> _TASK DETAILS_
Find the string "входа" in the records and copy each line where it occurs.

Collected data
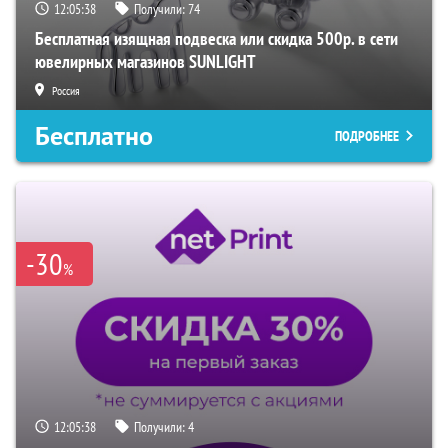
12:05:37
Получили:
74
Бесплатная изящная подвеска или скидка 500р. в сети
ювелирных магазинов SUNLIGHT
Россия
Бесплатно
ПОДРОБНЕЕ
-30
%
12:05:37
Получили:
4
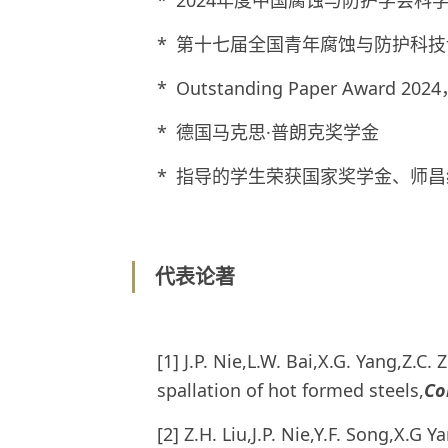
* 2024年度中国腐蚀与防护学会科
* 第十七届全国青年腐蚀与防护科技
* Outstanding Paper Award 202
* 德国马克思·普朗克奖学金
* 指导的学生荣获国家奖学金、师
代表论著
[1] J.P. Nie,L.W. Bai,X.G. Yang,Z.C. Z
spallation of hot formed steels,
Co
[2] Z.H. Liu,J.P. Nie,Y.F. Song,X.G Y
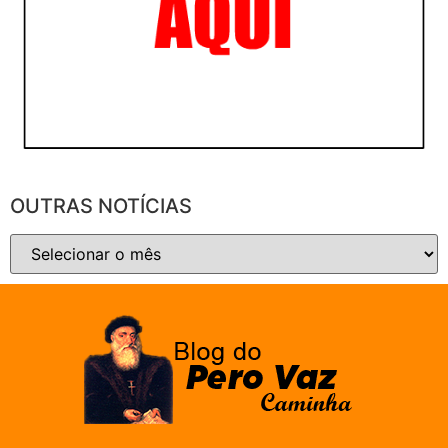
OUTRAS NOTÍCIAS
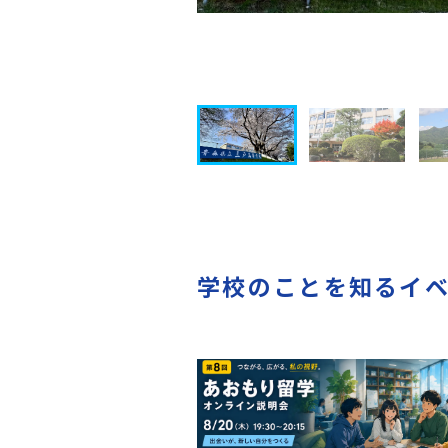
学校のことを知るイ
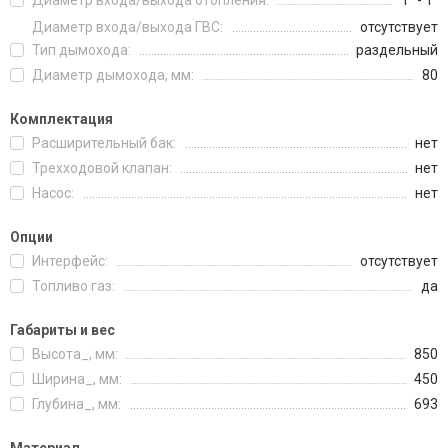
Диаметр входа/выхода отопления:
1" - 1"
Диаметр входа/выхода ГВС:
отсутствует
Тип дымохода:
раздельный
Диаметр дымохода, мм:
80
Комплектация
Расширительный бак:
нет
Трехходовой клапан:
нет
Насос:
нет
Опции
Интерфейс:
отсутствует
Топливо газ:
да
Габариты и вес
Высота_, мм:
850
Ширина_, мм:
450
Глубина_, мм:
693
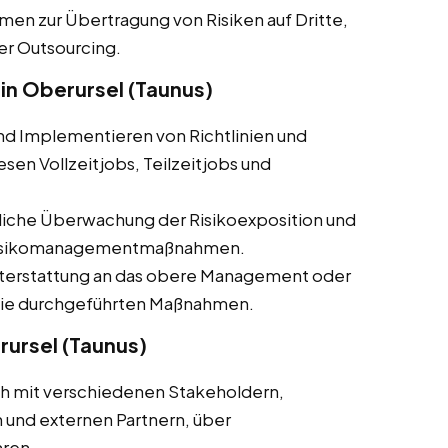
en zur Übertragung von Risiken auf Dritte,
er Outsourcing.
n Oberursel (Taunus)
und Implementieren von Richtlinien und
en Vollzeitjobs, Teilzeitjobs und
rliche Überwachung der Risikoexposition und
 Risikomanagementmaßnahmen.
hterstattung an das obere Management oder
 die durchgeführten Maßnahmen.
ursel (Taunus)
ch mit verschiedenen Stakeholdern,
 und externen Partnern, über
ren.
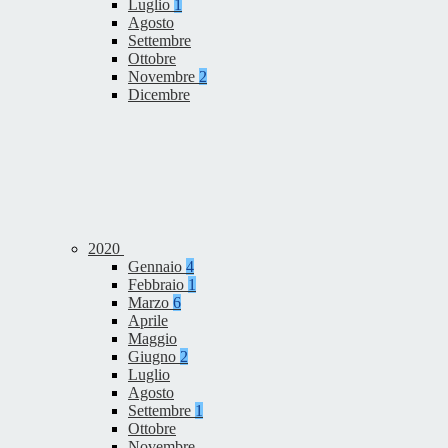
Luglio
1
Agosto
Settembre
Ottobre
Novembre
2
Dicembre
2020
Gennaio
4
Febbraio
1
Marzo
6
Aprile
Maggio
Giugno
2
Luglio
Agosto
Settembre
1
Ottobre
Novembre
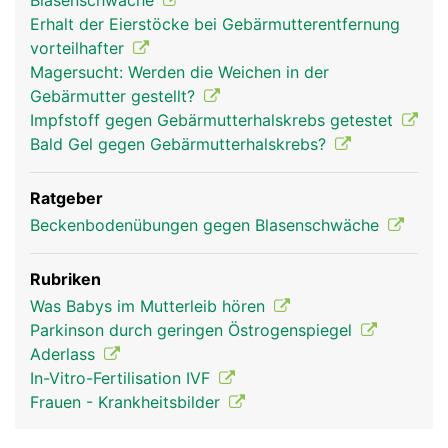
Blasenschwäche
Erhalt der Eierstöcke bei Gebärmutterentfernung
vorteilhafter
Magersucht: Werden die Weichen in der
Gebärmutter gestellt?
Impfstoff gegen Gebärmutterhalskrebs getestet
Bald Gel gegen Gebärmutterhalskrebs?
Ratgeber
Beckenbodenübungen gegen Blasenschwäche
Rubriken
Was Babys im Mutterleib hören
Parkinson durch geringen Östrogenspiegel
Aderlass
In-Vitro-Fertilisation IVF
Frauen - Krankheitsbilder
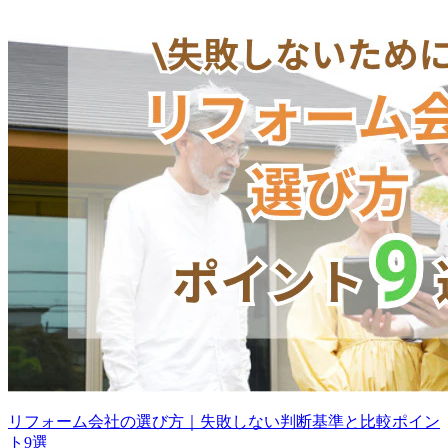
リフォーム会社の選び方｜失敗しない判断基準と比較ポイン
ト9選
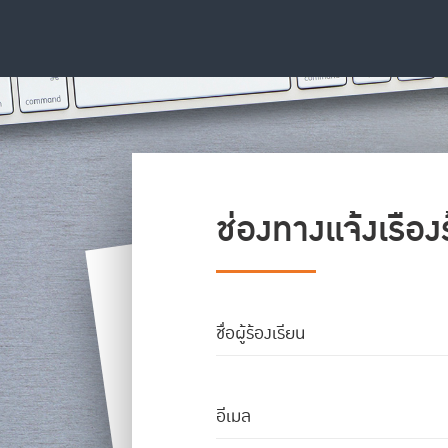
ช่องทางแจ้งเรื่อง
ชื่อผู้ร้องเรียน
อีเมล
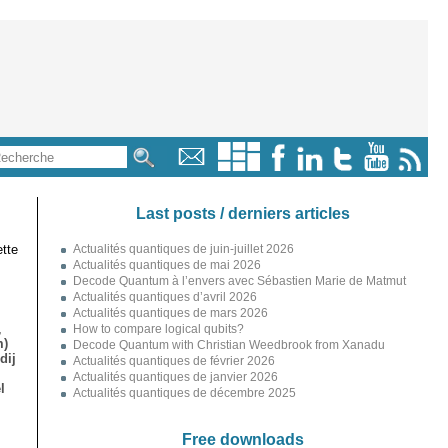
Last posts / derniers articles
tte
Actualités quantiques de juin-juillet 2026
Actualités quantiques de mai 2026
Decode Quantum à l’envers avec Sébastien Marie de Matmut
Actualités quantiques d’avril 2026
Actualités quantiques de mars 2026
,
How to compare logical qubits?
m)
Decode Quantum with Christian Weedbrook from Xanadu
dij
Actualités quantiques de février 2026
Actualités quantiques de janvier 2026
l
Actualités quantiques de décembre 2025
Free downloads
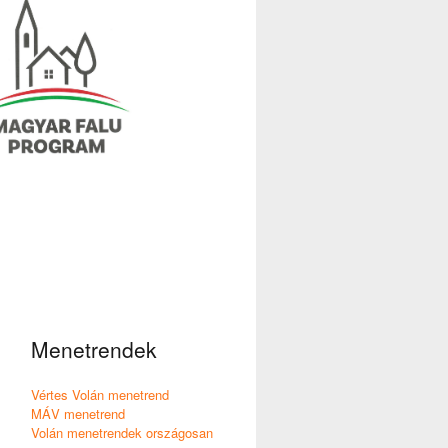
Menetrendek
Vértes Volán menetrend
MÁV menetrend
Volán menetrendek országosan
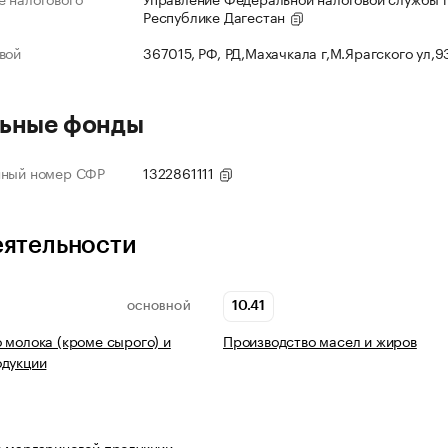
Республике Дагестан
вой
367015, РФ, РД,Махачкала г,М.Ярагского ул,
ьные фонды
нный номер СФР
1322861111
еятельности
10.41
ОСНОВНОЙ
 молока (кроме сырого) и
Производство масел и жиров
одукции
 маргариновой продукции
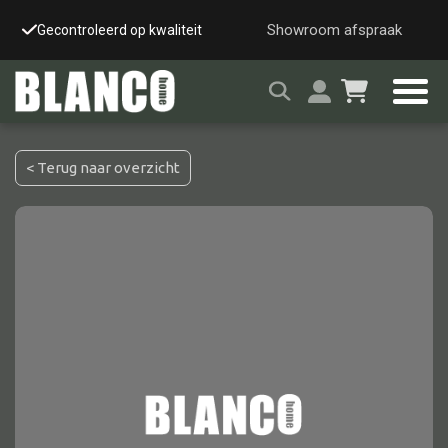
Showroom afspraak
Gecontroleerd op kwaliteit
Snelle & veilige leverin
< Terug naar overzicht
Alle tafels
Salontafel
Eettafel
Wandtafel
Bijzettafel
Bureau
Tafelblad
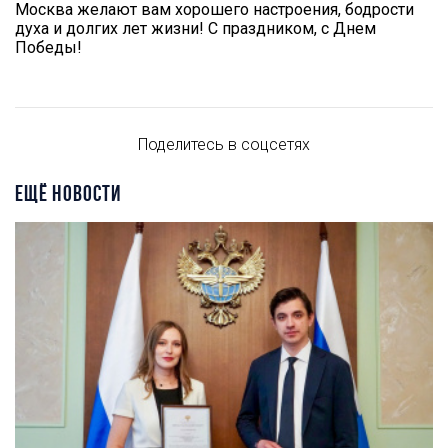
Москва желают вам хорошего настроения, бодрости
духа и долгих лет жизни! С праздником, с Днем
Победы!
Поделитесь в соцсетях
ЕЩЁ НОВОСТИ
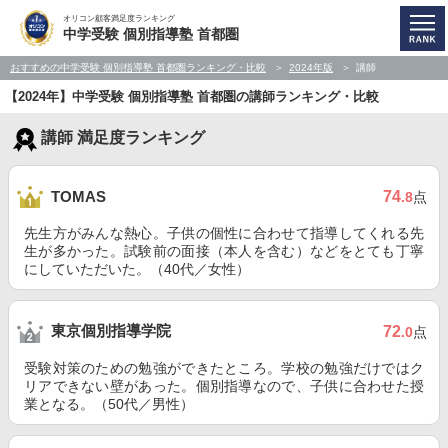
オリコン顧客満足度ランキング
中学受験 個別指導塾 首都圏
おすすめの中学受験 個別指導塾 首都圏ランキング・比較
2024年版
講師
【2024年】中学受験 個別指導塾 首都圏の講師ランキング・比較
講師 満足度ランキング
74
TOMAS
.8
点
先生方がみんな熱心。子供の個性に合わせて指導してくれる先
生が多かった。試験前の面接（本人を含む）などをとても丁寧
にしていただいた。（40代／女性）
東京個別指導学院
72
.0
点
受験対策のための勉強ができたところ。学校の勉強だけではク
リアできない壁があった。個別指導なので、子供に合わせた授
業となる。（50代／男性）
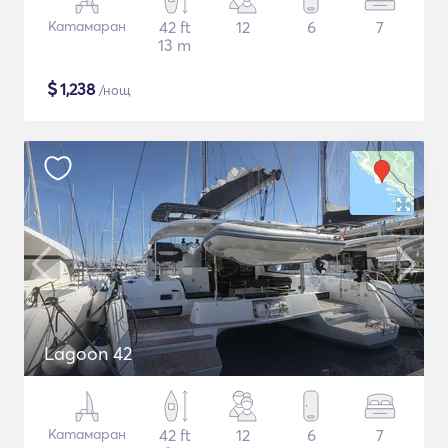
Катамаран
42 ft
12
6
7
13 m
$
1,238
/нощ
Lagoon 42
Катамаран
42 ft
12
6
7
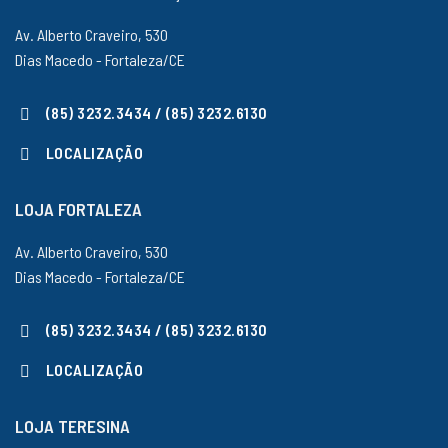
Av. Alberto Craveiro, 530
Dias Macedo - Fortaleza/CE
(85) 3232.3434 / (85) 3232.6130
LOCALIZAÇÃO
LOJA FORTALEZA
Av. Alberto Craveiro, 530
Dias Macedo - Fortaleza/CE
(85) 3232.3434 / (85) 3232.6130
LOCALIZAÇÃO
LOJA TERESINA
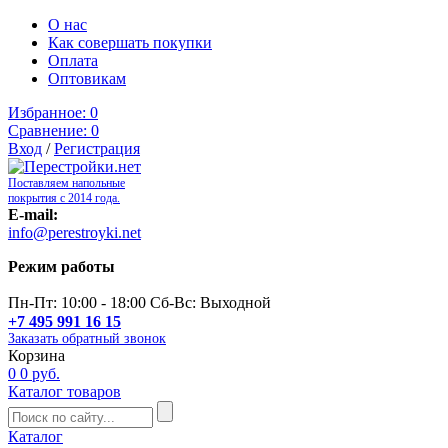
О нас
Как совершать покупки
Оплата
Оптовикам
Избранное:
0
Сравнение:
0
Вход
/
Регистрация
Поставляем напольные
покрытия с 2014 года.
E-mail:
info@perestroyki.net
Режим работы
Пн-Пт: 10:00 - 18:00 Сб-Вс: Выходной
+7 495 991 16 15
Заказать обратный звонок
Корзина
0
0 руб.
Каталог товаров
Каталог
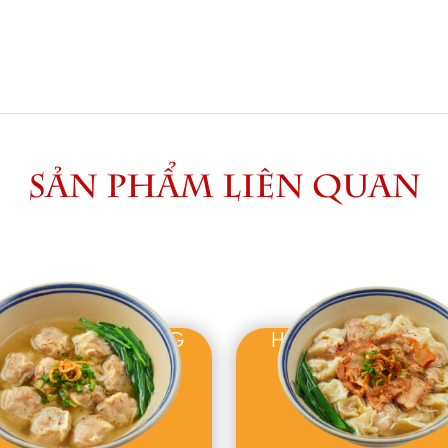
SẢN PHẨM LIÊN QUAN
NH THÁNH KHÔNG
HOÀNH THÁNH XÁ 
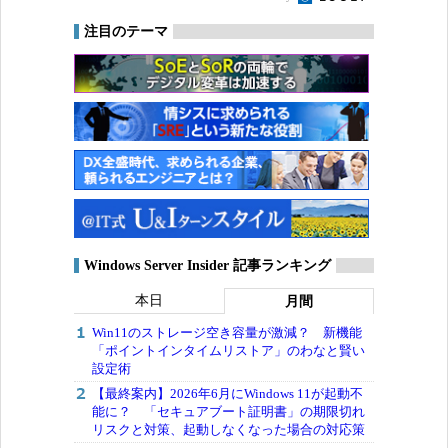
注目のテーマ
Windows Server Insider 記事ランキング
本日
月間
Win11のストレージ空き容量が激減？ 新機能
「ポイントインタイムリストア」のわなと賢い
設定術
【最終案内】2026年6月にWindows 11が起動不
能に？ 「セキュアブート証明書」の期限切れ
リスクと対策、起動しなくなった場合の対応策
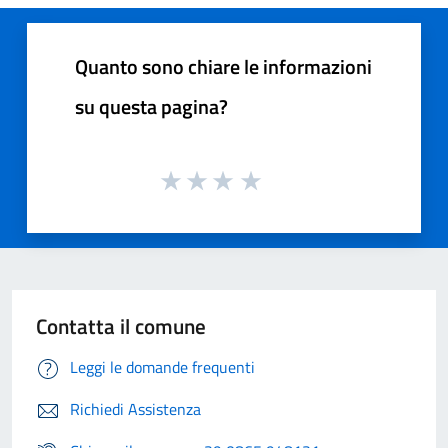
Quanto sono chiare le informazioni
su questa pagina?
Contatta il comune
Leggi le domande frequenti
Richiedi Assistenza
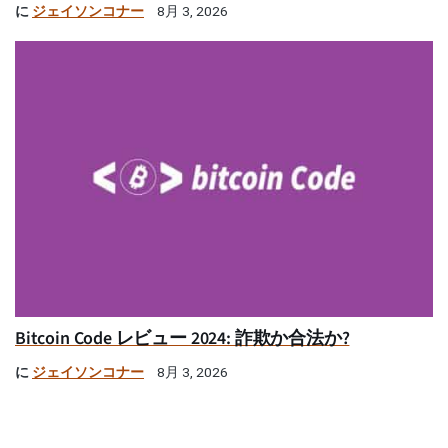
に
ジェイソンコナー
8月 3, 2026
Bitcoin Code レビュー 2024: 詐欺か合法か?
に
ジェイソンコナー
8月 3, 2026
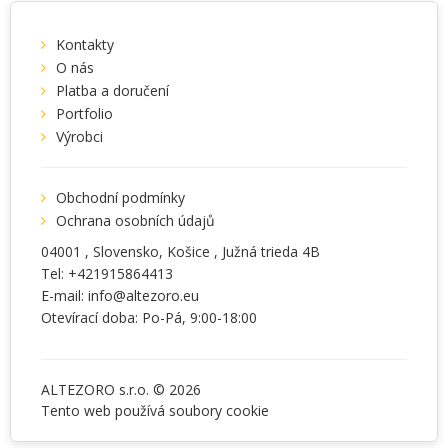
Kontakty
O nás
Platba a doručení
Portfolio
Výrobci
Obchodní podmínky
Ochrana osobních údajů
04001
, Slovensko,
Košice
,
Južná trieda 4B
Tel:
+421915864413
E-mail:
info@altezoro.eu
Otevírací doba: Po-Pá, 9:00-18:00
ALTEZORO s.r.o. © 2026
Tento web používá soubory
cookie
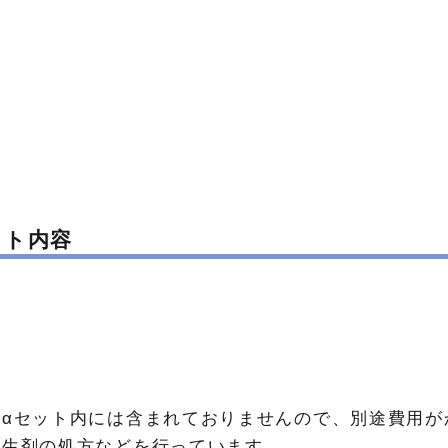
ット内容
αセット内には含まれておりませんので、別途費用が
抗生剤の処方などを行っています。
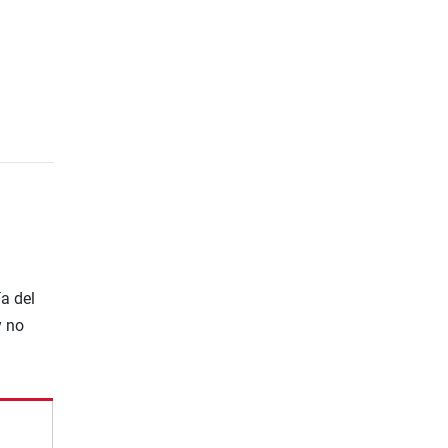
a del
y no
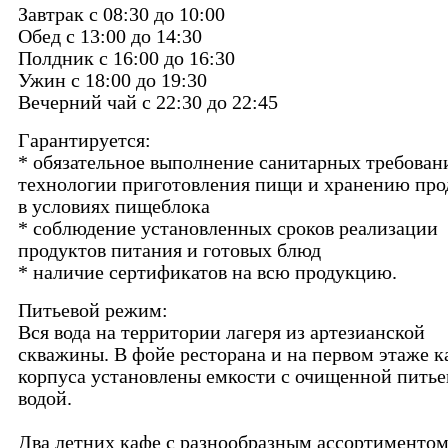
Завтрак с 08:30 до 10:00
Обед с 13:00 до 14:30
Полдник с 16:00 до 16:30
Ужин с 18:00 до 19:30
Вечерний чай с 22:30 до 22:45
Гарантируется:
* обязательное выполнение санитарных требован
технологии приготовления пищи и хранению про
в условиях пищеблока
* соблюдение установленных сроков реализации
продуктов питания и готовых блюд
* наличие сертификатов на всю продукцию.
Питьевой режим:
Вся вода на территории лагеря из артезианской
скважины. В фойе ресторана и на первом этаже 
корпуса установлены емкости с очищенной питье
водой.
Два летних кафе с разнообразным ассортименто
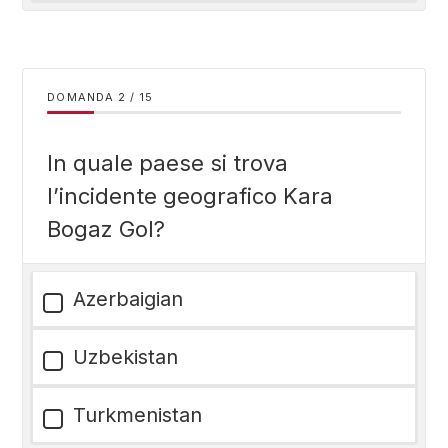
DOMANDA
/
15
In quale paese si trova
l’incidente geografico Kara
Bogaz Gol?
Azerbaigian
Uzbekistan
Turkmenistan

> _OUTPUT OF THE EXERCISE_
Диаметр входа/выхода отопления:
Диаметр входа/выхода ГВС:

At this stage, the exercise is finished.